Republique, Los Angeles, CA
In the building that once housed Nancy Silverton’s Campanile, chef Walter Manzke is serving some of Los Angeles’ most popular fries. He steams them, slightly dehydrates them, and then fries them in a combination of peanut oil and beef fat. They’re flecked with herbs and served in a cone—which makes them that much easier to dig into with eager hands.
Langer’s, Los Angeles, CA
At Langer’s you’ll find the classic deli fry—crinkly and only lightly crisp, but plentiful and cheap—and many of its fans. More importantly, you’ll find Pastrami Chili Cheese Fries, perhaps the most diner-y mashup of protein and fried potatoes that you’ll find. If cheese and crinkle fries and meat are what you’re after, this might be the best way to combine them.
Saus, Boston, MA
This restaurant specializes in fries and beer, and it’s open late—’til 2 AM—on Fridays and Saturdays. Which is a godsend to those looking for something crispy and golden to soak up the night’s booze of choice. Here the hand-cut fries are made in the Belgian style, crisp-golden on the outsides and medium thickness, with a soft interior and plenty of dipping sauces to choose from. Go crazy with cheese fries, or poutine, or just a side of warm bacon-Parmesan dip.
Duck Fat, Portland, ME
This little sandwich shop is beloved by locals, thanks in no small part to its hallmark dish: hand-cut fries turned golden in a bath of duck fat and showered with just the right amount of salt. The place’s poutine is even made with duck gravy. And you can always order a salad made from locally-sourced greens to go along with your tricked-out fries, if you’re into that sort of thing. (There’s also a smoked duck breast and kale option, if you want to go all-in.)
Balthazar, New York, NY
Manhattan’s luxe-classic French brasserie offers frites just as classic as its white tablecloths, just as thin and as crispy as you’d expect.
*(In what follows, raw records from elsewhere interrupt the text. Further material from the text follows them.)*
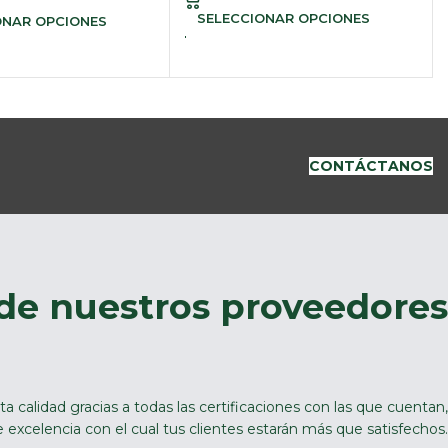
SELECCIONAR OPCIONES
ONAR OPCIONES
CONTÁCTANOS
 de nuestros proveedores
ta calidad gracias a todas las certificaciones con las que cuentan,
excelencia con el cual tus clientes estarán más que satisfechos.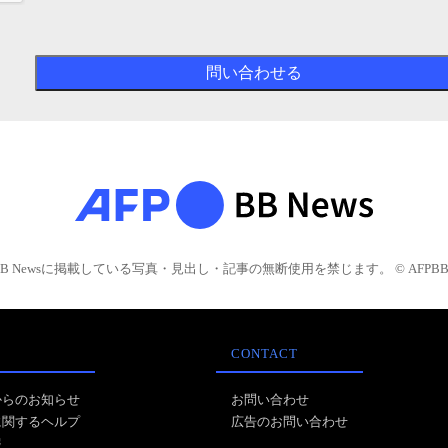
BB Newsに掲載している写真・見出し・記事の無断使用を禁じます。 © AFPBB 
CONTACT
からのお知らせ
お問い合わせ
に関するヘルプ
広告のお問い合わせ
報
They appear leggy and golden in a paper cone, unless you’re ordering the steak frites—Balthazar’s most-ordered dish—in which case they come in a heap, nestled in next to their meaty partner.
Gilroy Garlic Fries, San Francisco, SF
Garlic fries are a San Francisco staple: fresh-cut medium-thickness fries cooked ‘til they’re golden and topped with fresh garlic and bright green flecks of parsley. And these are the populist favorite, served inside AT&T Park, where the San Francisco Giants play. Avoid at all costs if you’re afraid of garlic breath; if you’re not, dig in, and don’t be afraid to get seconds during the seventh inning stretch.
Lardo, Portland, OR
Here, the “dirty fries” are topped with pork scraps, marinated peppers, fried herbs, and Parmesan—a perfectly Portland sort of fry, with all the flavor and texture to back it up. Little bits of skin are left on these hand-cut fries, so you get even more texture here than you would with a paler version. Pair them with one of ten (mostly West Coast) beers on tap.
Au Cheval, Chicago, IL
What’s French for “cheese fries”? We’re not sure, but probably something that looks like the fries on order at Au Cheval: covered in Mornay sauce (a Bechamel with Gruyere) and an egg, whose yolk creates its own sort of sauce. The fries that lie beneath are hand-cut and skin-on, and sturdy enough to stand up to all that sauce. You’ll want your fork and knife for this one.
Blue Duck Tavern, Washington, DC
These aren’t just thick-cut fries; they’re jumbo, plumped up versions of perfect belgian frites, dark and crispy on the outside and creamy on the inside, but far thicker than average. They’ve developed quite the following at this Georgetown restaurant, where they are cooked three times: in water, then oil, then duck fat, for a rich, deep finish.